I am baffled by something of a statistical nature and so would aprreciate help from mazza or any other stats guru, thanks
suppose I have 2000 lines of data in excel, each line being the daily return/change for some security. I want to put a figure on the volatility based on daily returns over this whole period. I have done that a couple of differnt ways and I am baffled by why i am getting different results
one easy method is to take the SD for the whole sample (or should that be population) using STDEV.P or STDEV.S of lines 1 to 2000, and convert that to HV. simple enough.
another possible method is to break it into 20 day lots, work out HV20 for each 20 day period, and then average the HV of those 100 periods. This gives 'the average HV20 over the last 2000 days'. This always gives a lower figure than method one.
as an experiment i tried a middle way, breaking it into 4 differnt 500 line lots, taking the 4 resulting HV of each and averaging them. this results in a figure somewhere between the other two.

☆ ☆ ☆

*WORK ORDER 1:* In the post about volatility, how does averaging the HV20 values of the 20-day periods compare with the figure from the standard deviation of the whole sample?
*WORK ORDER 2:* Summarize the post about volatility in two sentences.

(Point tracking data)

☆ ☆ ☆

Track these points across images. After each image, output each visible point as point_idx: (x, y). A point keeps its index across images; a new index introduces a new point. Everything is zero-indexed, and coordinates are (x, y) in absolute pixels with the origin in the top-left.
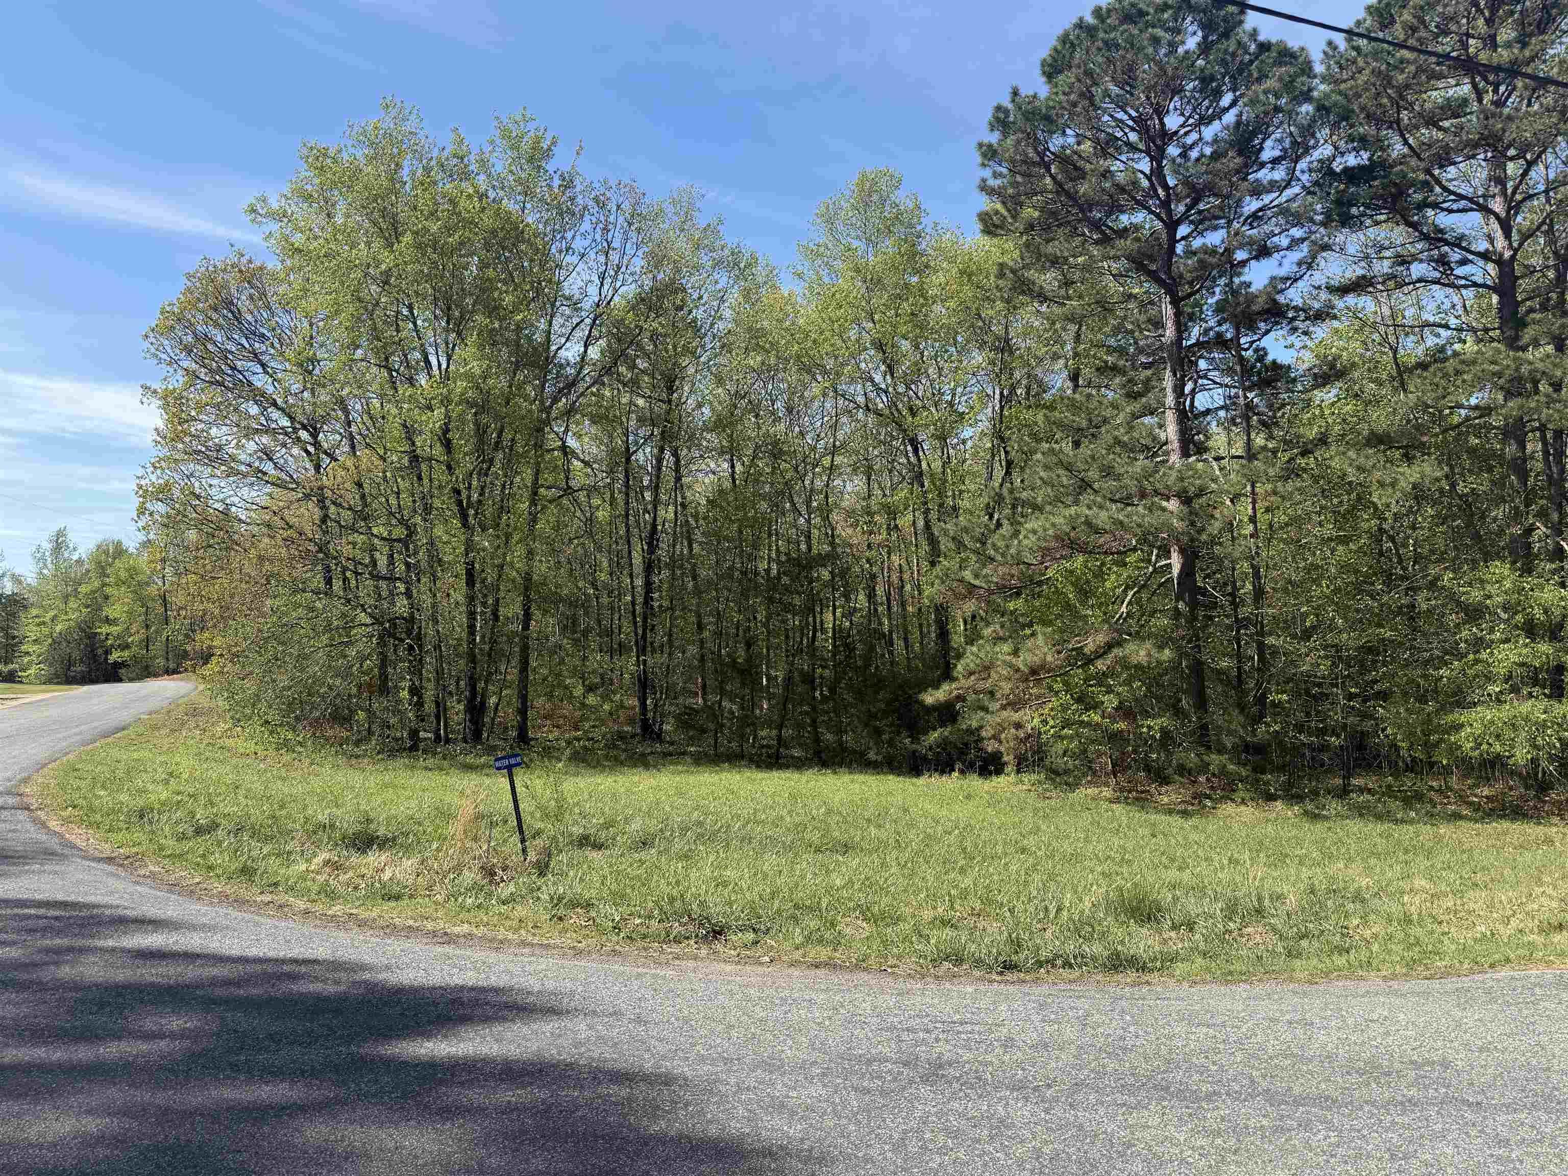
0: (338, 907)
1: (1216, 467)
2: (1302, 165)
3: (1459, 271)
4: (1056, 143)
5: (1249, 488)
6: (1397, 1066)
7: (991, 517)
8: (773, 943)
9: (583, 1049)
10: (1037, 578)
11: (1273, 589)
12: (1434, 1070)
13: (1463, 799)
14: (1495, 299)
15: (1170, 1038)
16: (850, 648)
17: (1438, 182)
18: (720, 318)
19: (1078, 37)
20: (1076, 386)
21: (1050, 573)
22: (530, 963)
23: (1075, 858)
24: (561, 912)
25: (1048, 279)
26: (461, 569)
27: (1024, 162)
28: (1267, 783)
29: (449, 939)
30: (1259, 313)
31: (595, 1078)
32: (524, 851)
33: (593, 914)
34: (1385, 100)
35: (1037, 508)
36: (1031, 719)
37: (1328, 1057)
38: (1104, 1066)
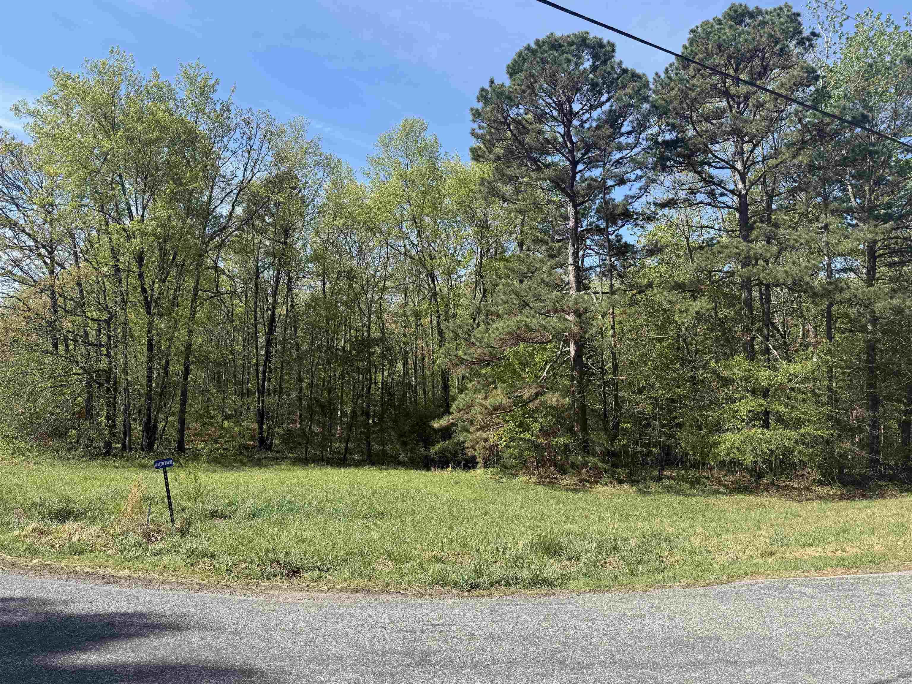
0: (37, 560)
1: (594, 298)
2: (643, 135)
3: (720, 199)
4: (513, 112)
5: (611, 310)
6: (692, 640)
7: (474, 320)
8: (331, 578)
9: (194, 655)
10: (498, 356)
11: (623, 365)
12: (711, 642)
13: (720, 483)
14: (738, 215)
15: (565, 629)
16: (391, 395)
17: (711, 152)
18: (318, 196)
19: (527, 55)
20: (522, 249)
21: (506, 353)
22: (167, 596)
23: (515, 517)
24: (194, 561)
25: (507, 189)
26: (145, 341)
27: (495, 121)
28: (619, 473)
29: (113, 580)
30: (619, 215)
31: (200, 675)
32: (172, 521)
33: (215, 562)
34: (685, 106)
35: (499, 316)
36: (493, 436)
37: (653, 637)
38: (527, 650)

☆ ☆ ☆

*EXPECTED ANSWER 1:* It always gives a lower figure.

*EXPECTED ANSWER 2:* The writer has 2000 lines of daily returns for a security in Excel and gets different volatility figures from different methods. Converting the standard deviation of all 2000 lines to HV gives one figure, averaging HV20 over 20-day periods always gives a lower one, and averaging the HV of four 500-line lots lands between the two.